When he first unveiled the design in December, he claimed that the triangular plaza would shine without shadow every Sept. 11 between the times that the first plane hit Tower One and the second building, the same tower, collapsed. After the architect of the Millenium Hotel across the street pointed out the hotel would cast shadows every Sept. 11, Libeskind said the Wedge would still have a special lighting effect every Sept. 11 and the L.M.D.C. said Libeskind was working on a computer animation to illustrate the effect. Last week, Libeskind did present a computer animation but it did not involve the plaza.
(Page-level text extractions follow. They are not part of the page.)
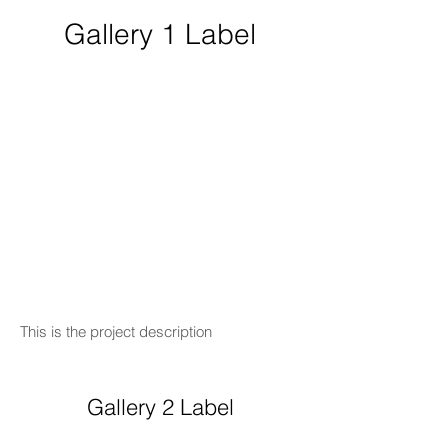
Gallery 1 Label
This is the project description
Gallery 2 Label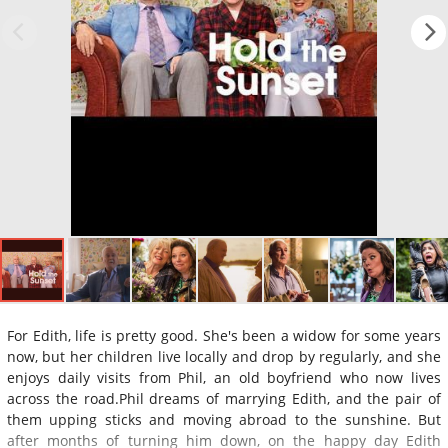
For Edith, life is pretty good. She's been a widow for some years
now, but her children live locally and drop by regularly, and she
enjoys daily visits from Phil, an old boyfriend who now lives
across the road.Phil dreams of marrying Edith, and the pair of
them upping sticks and moving abroad to the sunshine. But
after months of turning him down, on the happy day Edith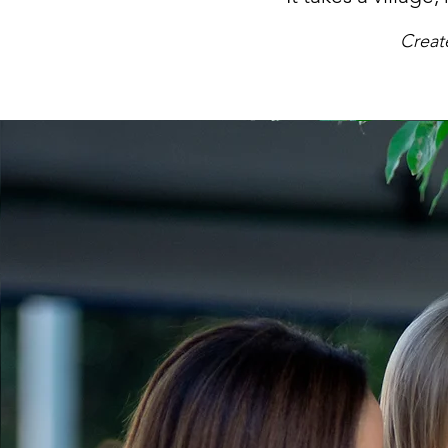
Creat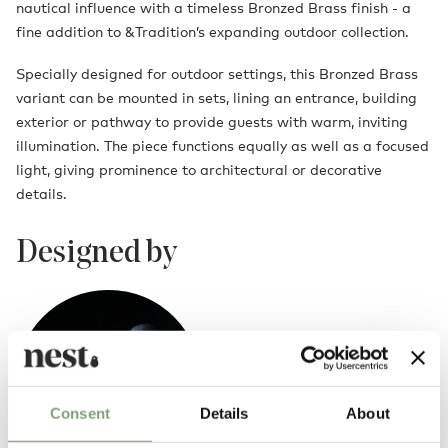
nautical influence with a timeless Bronzed Brass finish - a
fine addition to &Tradition’s expanding outdoor collection.
Specially designed for outdoor settings, this Bronzed Brass
variant can be mounted in sets, lining an entrance, building
exterior or pathway to provide guests with warm, inviting
illumination. The piece functions equally as well as a focused
light, giving prominence to architectural or decorative
details.
Designed by
Consent
Details
About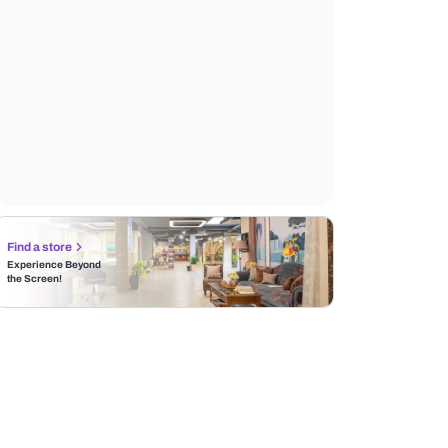
Find a store
Experience Beyond
the Screen!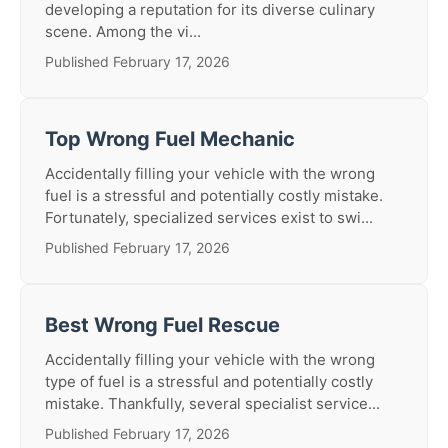
developing a reputation for its diverse culinary
scene. Among the vi...
Published February 17, 2026
Top Wrong Fuel Mechanic
Accidentally filling your vehicle with the wrong
fuel is a stressful and potentially costly mistake.
Fortunately, specialized services exist to swi...
Published February 17, 2026
Best Wrong Fuel Rescue
Accidentally filling your vehicle with the wrong
type of fuel is a stressful and potentially costly
mistake. Thankfully, several specialist service...
Published February 17, 2026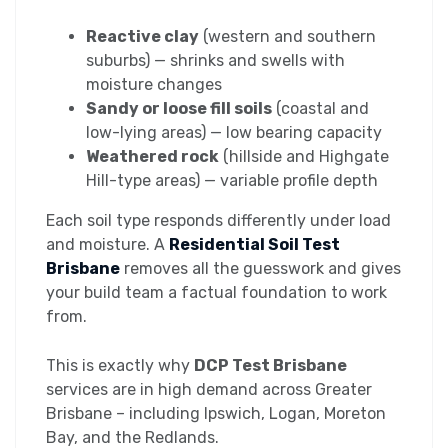
Reactive clay
(western and southern
suburbs) — shrinks and swells with
moisture changes
Sandy or loose fill soils
(coastal and
low-lying areas) — low bearing capacity
Weathered rock
(hillside and Highgate
Hill-type areas) — variable profile depth
Each soil type responds differently under load
and moisture. A
Residential Soil Test
Brisbane
removes all the guesswork and gives
your build team a factual foundation to work
from.
This is exactly why
DCP Test Brisbane
services are in high demand across Greater
Brisbane – including Ipswich, Logan, Moreton
Bay, and the Redlands.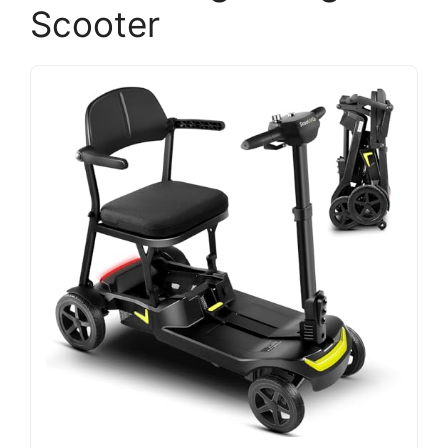
Scooter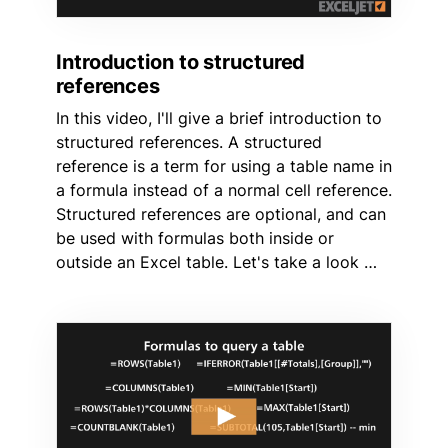
Introduction to structured
references
In this video, I'll give a brief introduction to
structured references. A structured
reference is a term for using a table name in
a formula instead of a normal cell reference.
Structured references are optional, and can
be used with formulas both inside or
outside an Excel table. Let's take a look …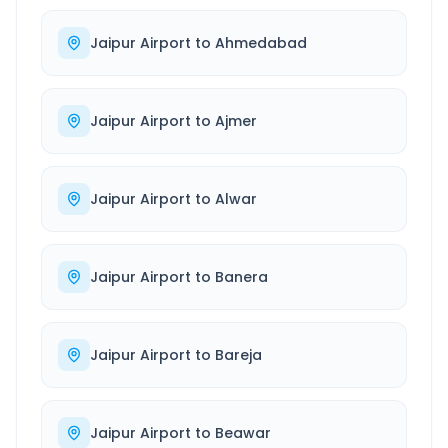
Jaipur Airport
to
Ahmedabad
Jaipur Airport
to
Ajmer
Jaipur Airport
to
Alwar
Jaipur Airport
to
Banera
Jaipur Airport
to
Bareja
Jaipur Airport
to
Beawar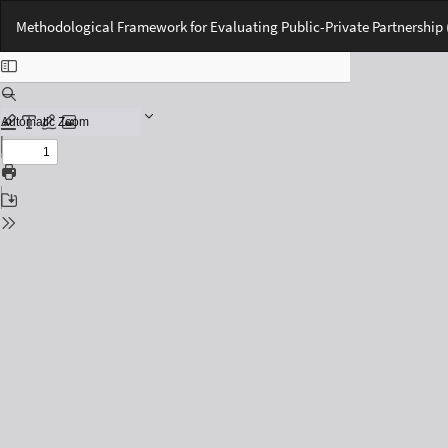
Return
Methodological Framework for Evaluating Public-Private Partnership (
to
Issue
Details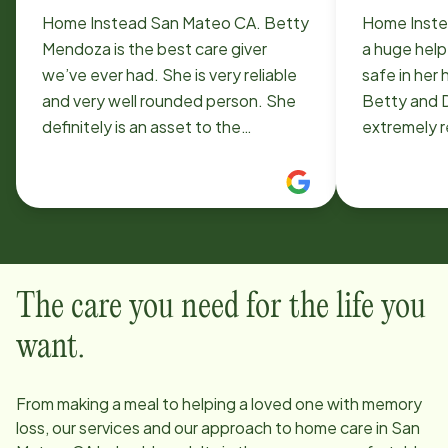
Home Instead San Mateo CA. Betty
Home Inste
Mendoza is the best care giver
a huge help
we’ve ever had. She is very reliable
safe in her
and very well rounded person. She
Betty and 
definitely is an asset to the
extremely r
company.
They keep a
keep her sa
meals, play
occupied, h
help with s
kindness an
The care you need for the life you
both really
been amazin
want.
From making a meal to helping a loved one with memory
loss, our services and our approach to home care in
San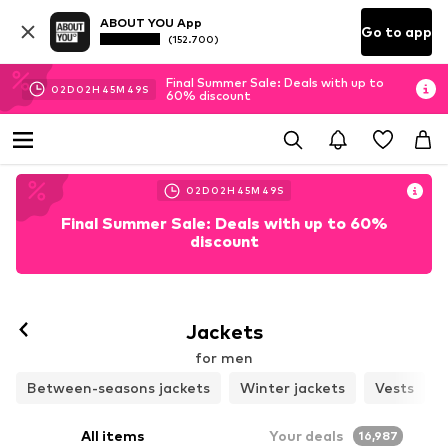
ABOUT YOU App
Go to app
(152.700)
Final Summer Sale: Deals with up to
02
D
02
H
45
M
46
S
60% discount
02
D
02
H
45
M
46
S
Final Summer Sale: Deals with up to 60%
discount
Follow
Jackets
for men
Between-seasons jackets
Winter jackets
Vests
All items
Your deals
16,987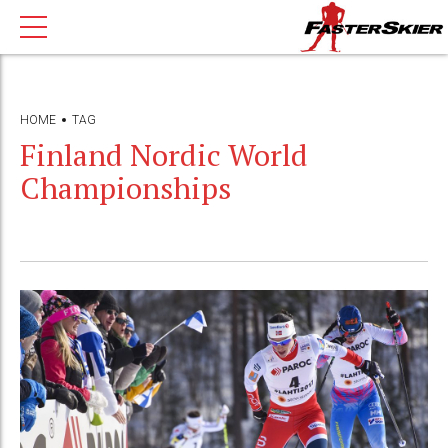
HOME
TAG
Finland Nordic World
Championships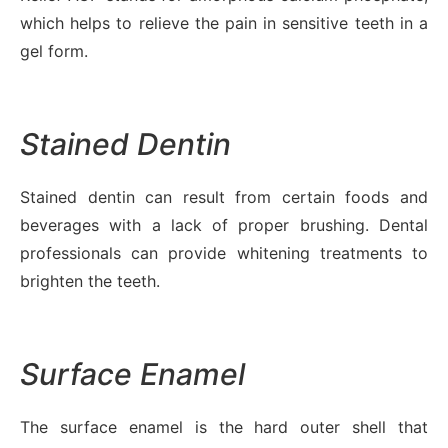
which helps to relieve the pain in sensitive teeth in a
gel form.
Stained Dentin
Stained dentin can result from certain foods and
beverages with a lack of proper brushing. Dental
professionals can provide whitening treatments to
brighten the teeth.
Surface Enamel
The surface enamel is the hard outer shell that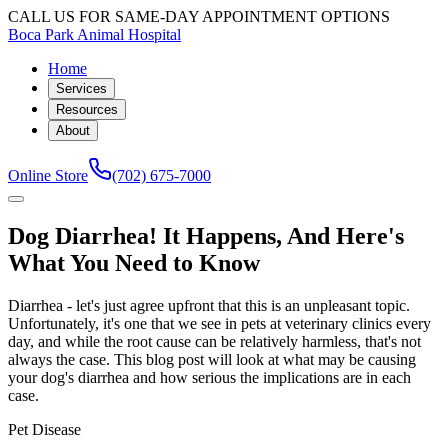
CALL US FOR SAME-DAY APPOINTMENT OPTIONS
Boca Park Animal Hospital
Home
Services
Resources
About
Online Store
(702) 675-7000
Dog Diarrhea! It Happens, And Here's
What You Need to Know
Diarrhea - let's just agree upfront that this is an unpleasant topic.
Unfortunately, it's one that we see in pets at veterinary clinics every
day, and while the root cause can be relatively harmless, that's not
always the case. This blog post will look at what may be causing
your dog's diarrhea and how serious the implications are in each
case.
Pet Disease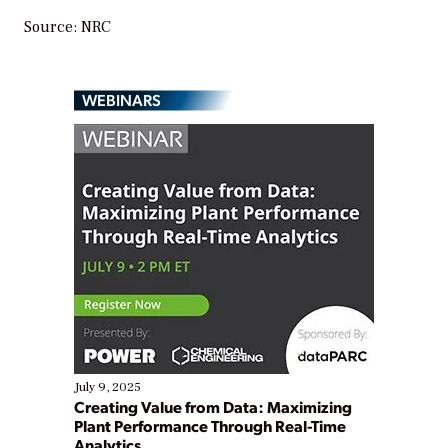
Source: NRC
WEBINARS
July 9, 2025
Creating Value from Data: Maximizing
Plant Performance Through Real-Time
Analytics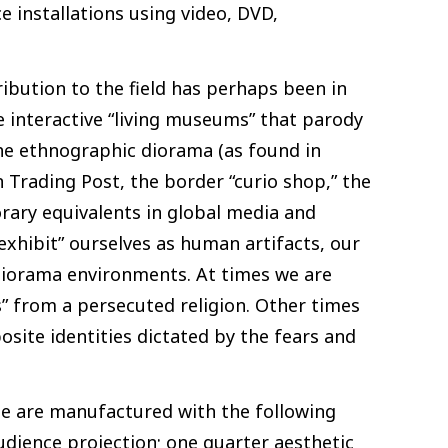
 installations using video, DVD,
ribution to the field has perhaps been in
e interactive “living museums” that parody
the ethnographic diorama (as found in
 Trading Post, the border “curio shop,” the
rary equivalents in global media and
exhibit” ourselves as human artifacts, our
 diorama environments. At times we are
” from a persecuted religion. Other times
site identities dictated by the fears and
ae are manufactured with the following
udience projection; one quarter aesthetic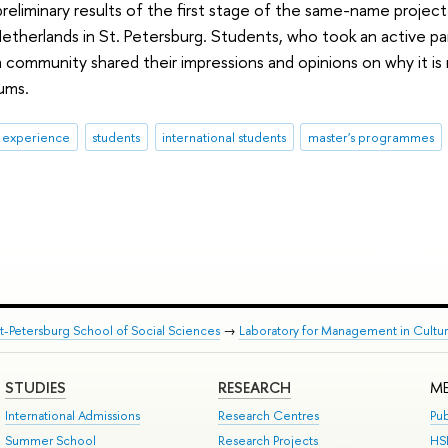
reliminary results of the first stage of the same-name proje
therlands in St. Petersburg. Students, who took an active pa
community shared their impressions and opinions on why it i
ums.
& experience
students
international students
master's programmes
nt-Petersburg School of Social Sciences
→
Laboratory for Management in Cultu
STUDIES
RESEARCH
ME
International Admissions
Research Centres
Pub
Summer School
Research Projects
HS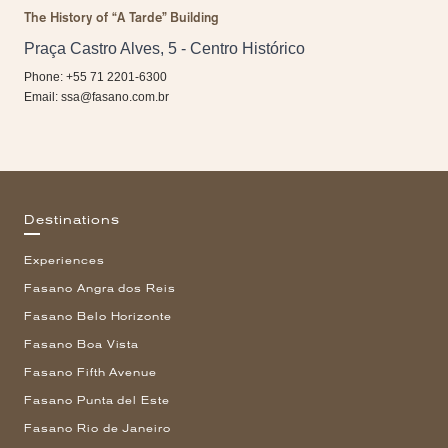
The History of “A Tarde” Building
Praça Castro Alves, 5 - Centro Histórico
Phone: +55 71 2201-6300
Email:
ssa@fasano.com.br
Destinations
Experiences
Fasano Angra dos Reis
Fasano Belo Horizonte
Fasano Boa Vista
Fasano Fifth Avenue
Fasano Punta del Este
Fasano Rio de Janeiro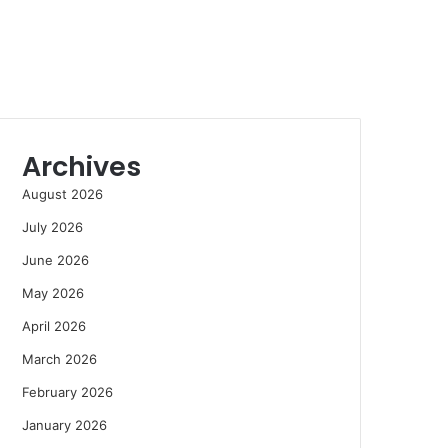
Archives
August 2026
July 2026
June 2026
May 2026
April 2026
March 2026
February 2026
January 2026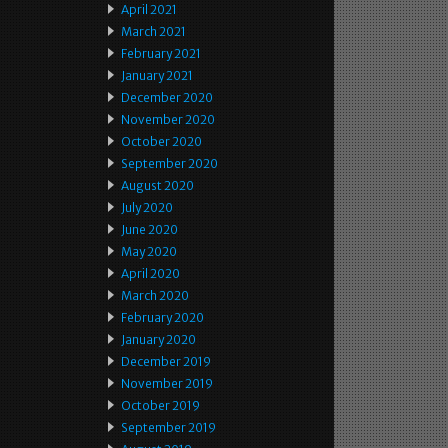
April 2021
March 2021
February 2021
January 2021
December 2020
November 2020
October 2020
September 2020
August 2020
July 2020
June 2020
May 2020
April 2020
March 2020
February 2020
January 2020
December 2019
November 2019
October 2019
September 2019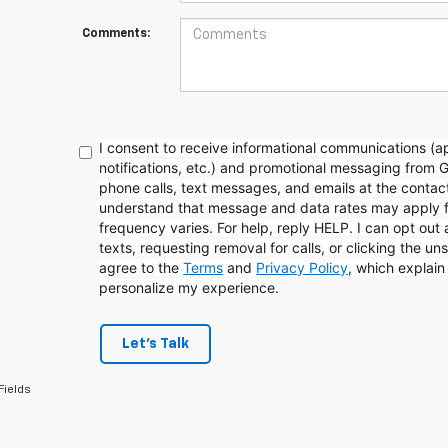
Comments:
I consent to receive informational communications (
notifications, etc.) and promotional messaging from 
phone calls, text messages, and emails at the contact
understand that message and data rates may apply 
frequency varies. For help, reply HELP. I can opt out
texts, requesting removal for calls, or clicking the uns
agree to the
Terms
and
Privacy Policy
, which explai
personalize my experience.
Let's Talk
Fields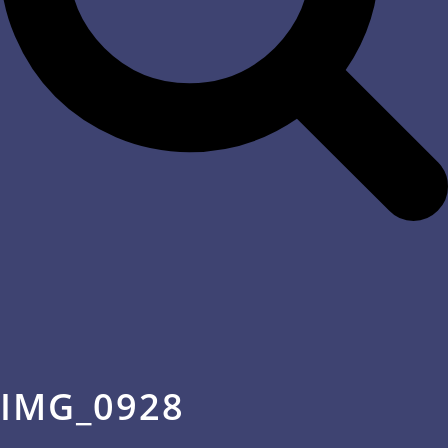
IMG_0928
When he was asked if the larger plaza meant there would no longer be a special lighting effect, Libeskind denied saying the plaza was bigger.

Winters, the L.M.D.C.’s chief planner, said after the presentation that the Wedge was indeed larger because the building on the plaza was pulled back a little to create a larger sidewalk.

Retail

Winters said the adjustments mean “you can have the kind of retail that Lower Manhattan has never had before.”

He said by putting retail on different levels and all around the Church St. buildings, it means there can be at least one large store of 150,000 square feet of space.

There will be 600,000 square feet of space, with half below the street and the other half at street level or above.

Wils also said the retail configuration was an improvement and she hoped a department store like Nordstrom’s would open its first store in New York City in Lower Manhattan. “We need destination shopping to help all of the stores that are here, to help the restaurants,” she said.

Timetable

As for the timetable, the final design possibilities for the W.T.C. memorial are expected to be released next month by the memorial jury and the final design is to be selected later in the fall.

The E.I.S. process for the W.T.C. site continues and is expected to be completed in the spring. Officials hope to begin construction on the first office tower, Libeskind’s 1776-foot Freedom Tower near Fulton and West Sts. Developer Larry Silverstein owns the leasing rights to the site, and his architect David Childs is developing the design in consultation with Libeskind. Libeskind said he recently showed Silverstein the Jewish Museum he designed in Berlin and the developer assured the architect that the first tower would be consistent with Libeskind’s vision.

“I’m an optimist,” Libeskind said last week. “I’m going to work closely with David.”